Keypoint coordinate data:
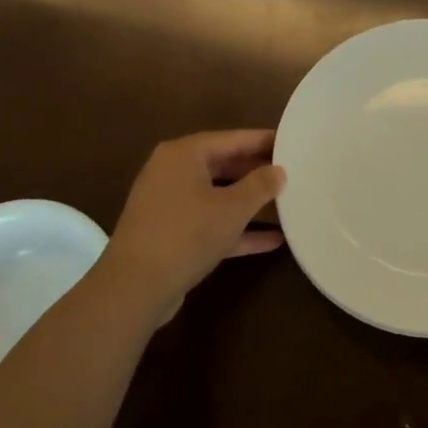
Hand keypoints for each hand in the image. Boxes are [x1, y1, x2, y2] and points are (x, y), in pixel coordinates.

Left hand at [102, 130, 284, 319]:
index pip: (231, 139)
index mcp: (183, 155)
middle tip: (292, 172)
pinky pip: (209, 222)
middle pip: (222, 165)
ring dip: (249, 203)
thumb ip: (260, 185)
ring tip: (286, 201)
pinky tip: (272, 240)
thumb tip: (278, 170)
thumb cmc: (186, 234)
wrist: (135, 288)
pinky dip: (236, 229)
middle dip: (256, 171)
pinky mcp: (170, 234)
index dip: (262, 141)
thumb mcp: (232, 208)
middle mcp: (172, 172)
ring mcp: (169, 205)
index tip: (291, 142)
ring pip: (217, 196)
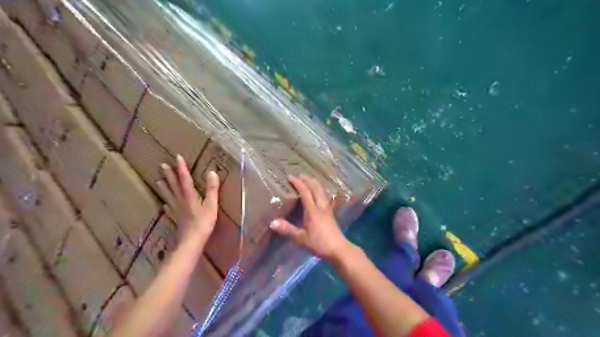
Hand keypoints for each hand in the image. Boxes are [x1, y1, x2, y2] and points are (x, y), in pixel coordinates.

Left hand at [156, 155, 219, 247]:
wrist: (191, 242)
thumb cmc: (203, 223)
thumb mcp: (211, 205)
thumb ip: (212, 189)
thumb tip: (211, 172)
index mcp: (189, 196)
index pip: (185, 179)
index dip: (182, 168)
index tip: (178, 157)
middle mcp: (180, 201)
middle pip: (173, 186)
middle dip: (169, 175)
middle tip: (162, 165)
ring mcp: (177, 210)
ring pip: (169, 195)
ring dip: (164, 187)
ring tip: (157, 180)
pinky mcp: (176, 218)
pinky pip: (169, 208)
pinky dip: (167, 203)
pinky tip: (164, 204)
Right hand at [268, 175, 349, 261]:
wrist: (338, 248)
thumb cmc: (318, 243)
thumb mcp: (301, 238)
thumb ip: (287, 229)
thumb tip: (272, 222)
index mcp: (312, 210)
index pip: (305, 192)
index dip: (298, 183)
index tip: (290, 177)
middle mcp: (321, 206)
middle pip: (316, 187)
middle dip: (308, 179)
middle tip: (300, 175)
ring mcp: (327, 208)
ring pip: (322, 190)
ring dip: (315, 183)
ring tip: (308, 180)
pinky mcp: (331, 212)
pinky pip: (325, 195)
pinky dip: (320, 190)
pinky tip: (319, 193)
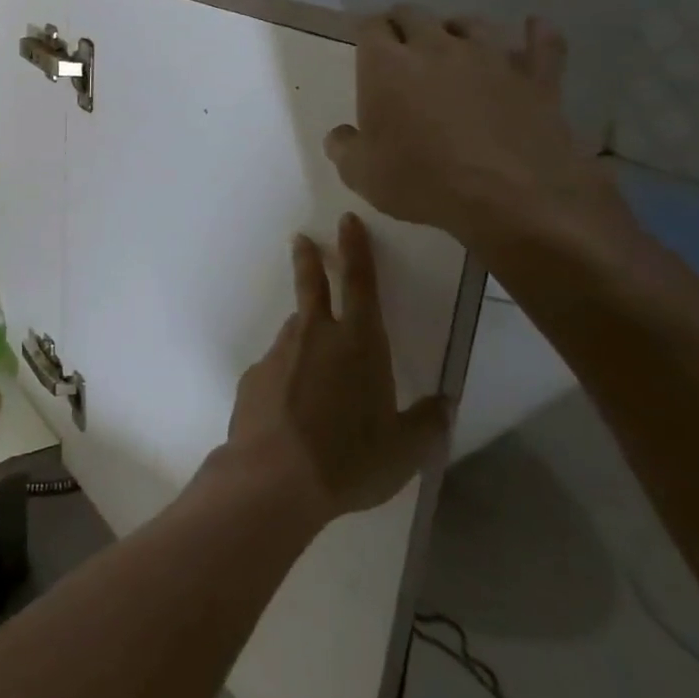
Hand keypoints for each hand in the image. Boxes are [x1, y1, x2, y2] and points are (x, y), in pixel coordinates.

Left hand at [223, 213, 449, 529]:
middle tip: (302, 240)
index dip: (356, 249)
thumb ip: (427, 422)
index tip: (346, 221)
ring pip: (296, 332)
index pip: (360, 283)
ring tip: (317, 368)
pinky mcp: (253, 375)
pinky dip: (288, 375)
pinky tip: (293, 407)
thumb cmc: (349, 460)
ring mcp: (278, 353)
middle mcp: (314, 336)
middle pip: (312, 287)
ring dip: (306, 334)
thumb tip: (445, 402)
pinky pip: (278, 367)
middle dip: (310, 260)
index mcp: (358, 344)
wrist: (274, 476)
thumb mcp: (405, 449)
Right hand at [324, 7, 628, 252]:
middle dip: (402, 24)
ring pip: (470, 22)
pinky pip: (542, 43)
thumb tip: (341, 135)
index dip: (365, 32)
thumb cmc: (422, 181)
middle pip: (414, 14)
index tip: (363, 46)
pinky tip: (533, 28)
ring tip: (453, 44)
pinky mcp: (536, 77)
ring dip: (456, 29)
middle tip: (399, 44)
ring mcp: (491, 57)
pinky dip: (536, 34)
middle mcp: (436, 47)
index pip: (370, 27)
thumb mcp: (361, 174)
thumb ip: (343, 148)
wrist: (512, 198)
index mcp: (387, 66)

→ **Requirement**: Print nothing but the lines above starting with the line that contains "index pip: (231, 139)" and going on through the line that contains "ring tip: (317, 368)". Leave out the pictures.

→ **Answer space**:
index pip: (231, 139)
index mcp: (183, 155)
middle tip: (292, 172)
pinky pip: (209, 222)
middle pip: (222, 165)
ring dip: (249, 203)
thumb ip: (260, 185)
ring tip: (286, 201)
pinky tip: (272, 240)
thumb tip: (278, 170)
thumb cmc: (186, 234)
wrist: (135, 288)
pinky dip: (236, 229)
middle dip: (256, 171)
pinky mcp: (170, 234)
index dip: (262, 141)
thumb mcp: (232, 208)
middle mcp: (172, 172)
ring mcp: (169, 205)
index tip: (291, 142)
ring pip: (217, 196)
Hand keypoints for each hand in the image. Boxes are [x1, y1, x2, y2] and points are (x, y), in pixel coordinates.

Left hand at [156, 155, 219, 247]:
wrist: (191, 242)
thumb cmc: (203, 223)
thumb mcp: (211, 205)
thumb ip: (212, 189)
thumb tip: (211, 172)
index mcp: (189, 196)
index pip: (185, 179)
index dip: (182, 168)
index tip: (178, 157)
middle mcp: (180, 201)
middle pip: (173, 186)
middle dip: (169, 175)
middle tip: (162, 165)
ring mcp: (177, 210)
ring pip: (169, 195)
ring dip: (164, 187)
ring tip: (157, 180)
pinky mcp: (176, 218)
pinky pip: (169, 208)
pinky dip: (167, 203)
pinky tip: (164, 204)
Right hand at [268, 175, 349, 261]:
wrist: (338, 248)
thumb cmc: (318, 243)
thumb mcp: (301, 238)
thumb ip: (287, 229)
thumb tip: (272, 222)
index mcp: (312, 210)
index pip: (305, 192)
index dip: (298, 183)
index tip: (290, 177)
middle mcp: (321, 206)
middle pip: (316, 187)
middle dip: (308, 179)
middle tip: (300, 175)
ring mcp: (327, 208)
ring pip: (322, 190)
ring dip: (315, 183)
ring tip: (308, 180)
pinky mcp: (331, 212)
pinky pip: (325, 195)
pinky dip: (320, 190)
pinky tip: (319, 193)
Hand keypoints for each hand in the image. Boxes are [x1, y1, x2, y2] and points are (x, y), in pixel coordinates.

Left hand at [223, 213, 449, 529]:
middle tip: (302, 240)
index dip: (356, 249)
thumb ip: (427, 422)
index tip: (346, 221)
ring pip: (296, 332)
index pip: (360, 283)
ring tip: (317, 368)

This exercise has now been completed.